15 junho 2007

A Partida

Falar da minha partida deste para outro mundo ainda é difícil, pois, não consigo ordenar as lembranças. Foi tudo muito conturbado. Só posso garantir: sabemos perfeitamente quando a hora chega; tudo vai ficando claro na nossa mente e já não nos sentimos pesados pelo fardo da carne.
E ninguém pode me contestar por isso. Nem padre, nem pastor, nem quem freqüenta sessão espírita do seu lado ou do meu. Estou morto e posso narrar o que eu passei e estou passando. Há quem diga que a vida não é fácil... Estes não sabem o que é a morte!
Deixemos as explicações de lado e voltemos aos meus últimos momentos. Momentos que carrego bem vivos comigo mesmo eu não estando vivo.
Após tomar todos os remédios que me eram impostos antes de dormir, fiz minhas orações como sempre, mas naquela noite havia algo diferente. Uma paz imensa inundava minha alma. Respirava melhor e consegui deitar-me e cobrir-me sem a ajuda de Cecília. Ela ficou surpresa e feliz por isso. Deitou-se ao meu lado e olhou bem no fundo dos meus olhos. Silêncio.
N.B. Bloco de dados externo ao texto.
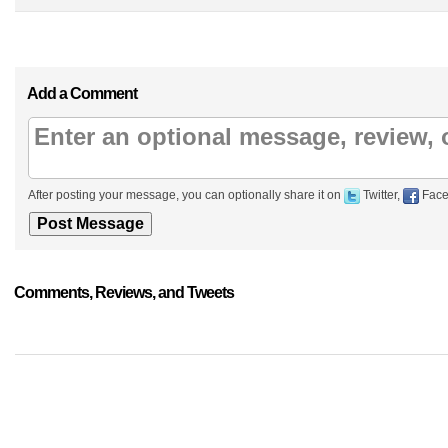
Add a Comment
After posting your message, you can optionally share it on
Twitter,
Face
Comments, Reviews, and Tweets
Quis não existir naquele momento. A lágrima que desceu pelo rosto de minha esposa era cristalina e pura como o sentimento dela por mim. Eu a fazia sofrer naquele momento e não gosto de pensar nisso até hoje. O coração acelerado estando ali diante do meu anjo terreno por 25 anos. Pouco tempo. Queria mais. Toquei seus cabelos e repeti a frase que sempre nos dissemos depois de nos casarmos: “Um dia dormiste com os anjos e sonhaste comigo; hoje, sonhas com os anjos e dormes comigo”.
O sono veio logo em seguida.
Adormeci segurando sua mão.
E morri ainda sentindo o calor de seus dedos.